When the problem can be "easily" reproduced, one unmentioned alternative is to take heap dumps before memory grows that big (e.g., jmap -dump:format=b,file=heap.bin <pid>).

In many cases you will already get an idea of what's going on without waiting for an OOM.

In addition, MAT provides a feature to compare different snapshots, which can come handy (see https://stackoverflow.com/a/55926302/898154 for instructions and a description).

1

Idea is that use the headless MAT option , as in windows system with limited RAM you cannot do the analysis of large heap dump files.

  1. Download the latest mat for unix env - eg. MemoryAnalyzer-1.14.0.20230315-linux.gtk.x86_64.zip https://www.eclipse.org/mat/downloads.php , and extract in any directory of your server.

    Update the MAT config present in /MAT-folder-path/MemoryAnalyzer.ini :

    • MAT tool requires min jdk-17 , set JVM path ( version > java-17 )
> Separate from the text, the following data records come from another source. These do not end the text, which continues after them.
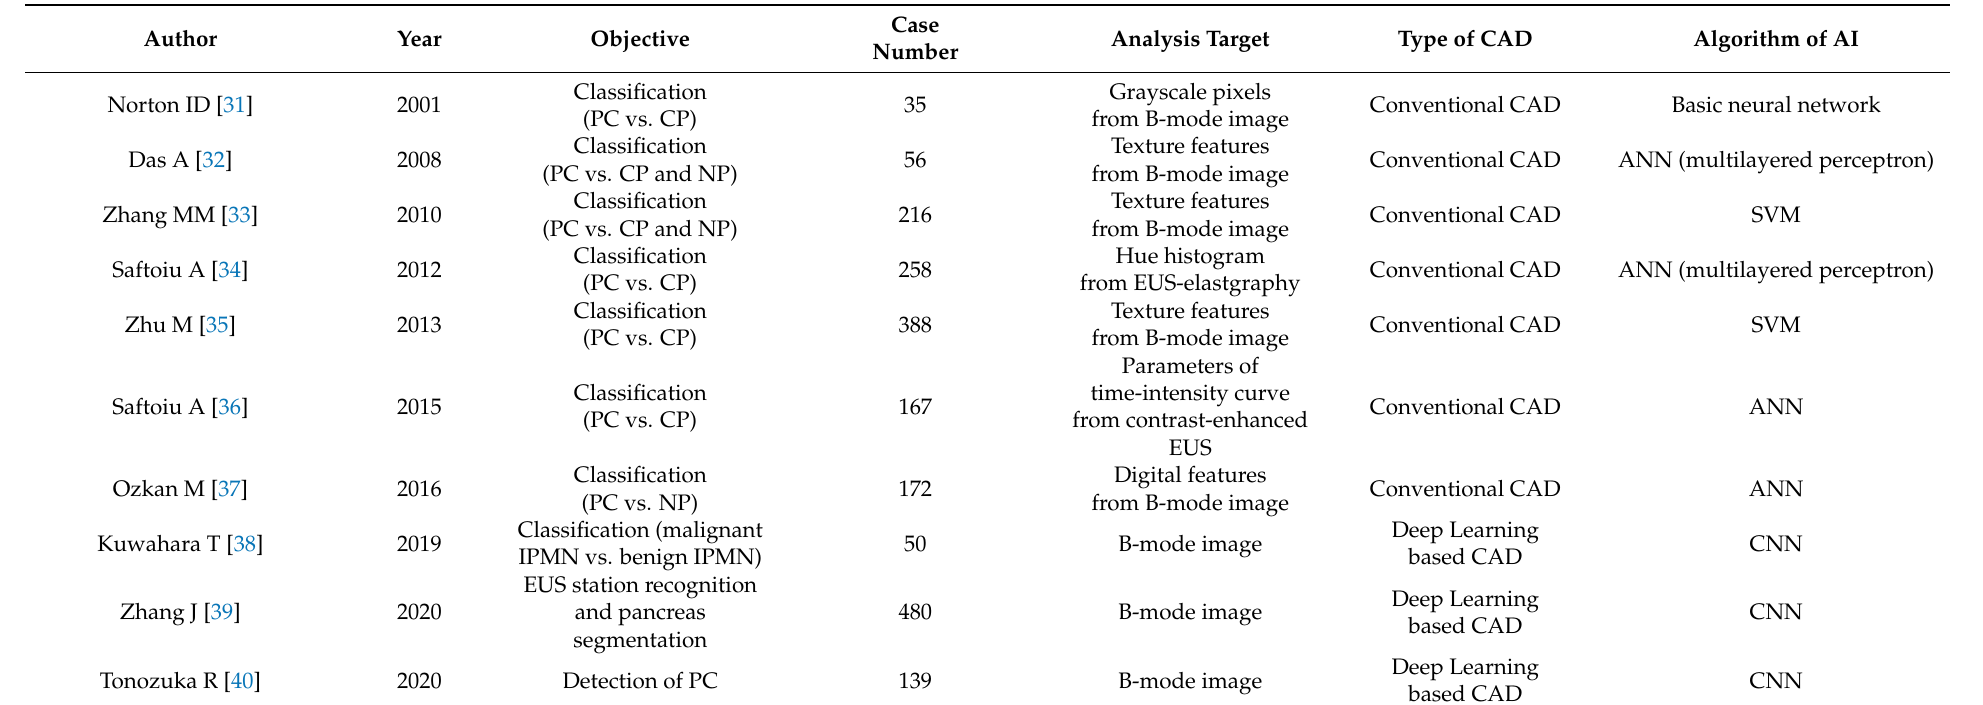
Table 1. Summary of reviewed published studies using artificial intelligence to analyze pancreatic endoscopic ultrasound (EUS)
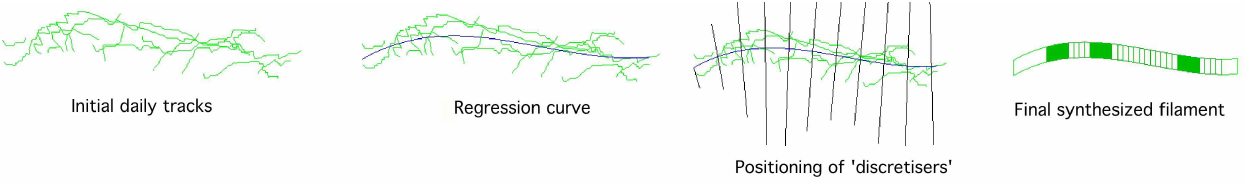
Fig. 4. Sequence of steps describing the method used to compute the synthesis of filament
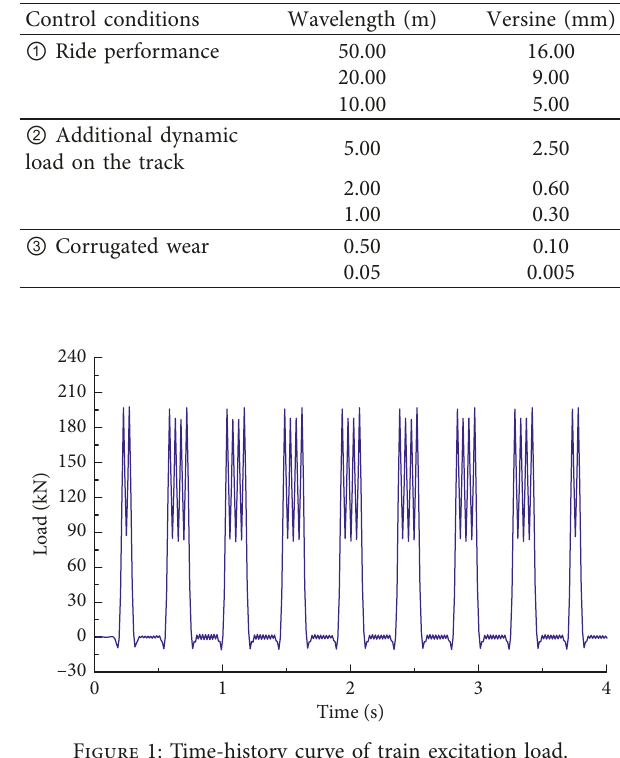
Table 1: Management value of track geometric irregularity in the UK.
    • Increase the heap memory eg -Xmx16384m as per heap dump size.

       -vm  
       /path-to/jdk-17/bin  
       -vmargs  
       -Xmx16384m 
      
  2. Useful to have a utility script for generating reports out of your heap dump file - heapAnalysis.sh (Do keep the free disc space > twice the heap dump size)

        #!/bin/sh
        heapFilePath="$1";
        if [[ -z $heapFilePath ]]; then
             echo "The heapFilePath received : $heapFilePath";
             if [ -f $heapFilePath ]; then
                 # MAT folder path : - ParseHeapDump.sh script
                 matDirectory="/MAT-folder-path/mat"
                 matScript="ParseHeapDump.sh"
    
                 heapDumpParserScript=$matDirectory/$matScript
    
                 # To parse the heap dump file and generate the html report in zip format.
                 echo "[1] Leak suspect report analysis started..";
                 $heapDumpParserScript $heapFilePath org.eclipse.mat.api:suspects
                 echo "Analysis completed : Leak suspect report.";
    
                 # You can comment out below [2] and [3] blocks. Usually LeakSuspect report helps in 80% of cases.
    
                 echo "[2] System overview report analysis started..";
                 $heapDumpParserScript $heapFilePath org.eclipse.mat.api:overview
                 echo "Analysis completed : System overview report.";
    
                 echo" [3] Top Component report analysis started..";
                 $heapDumpParserScript $heapFilePath org.eclipse.mat.api:top_components
                 echo "Analysis completed : Top Component report.";
            else
                 echo "Provide the correct filepath of heap dump, $heapFilePath file doesn't exist.";
            fi 
        else 
             echo "Provide the mandatory argument of the script."; 
         fi 
    
  3. To execute the script to analyze heap dump. ( Use screen utility to detach your session in unix terminal to avoid aborting the process. Because such analysis takes hours. )

          source /script/heapAnalysis.sh /path-to/heapDumpFile.hprof
    
  4. Now you can download the html report (~few mb size) into your local system using winSCP tool. If you want, you can transfer the indexed files (ParseHeapDump.sh creates indexed files ) into windows system and load using MAT

0

I came across an interesting tool called JXray. It provides limited evaluation trial license. Found it very useful to find memory leaks. You may give it a shot.

0

Try using jprofiler , its works good in analyzing large .hprof, I have tried with file sized around 22 GB.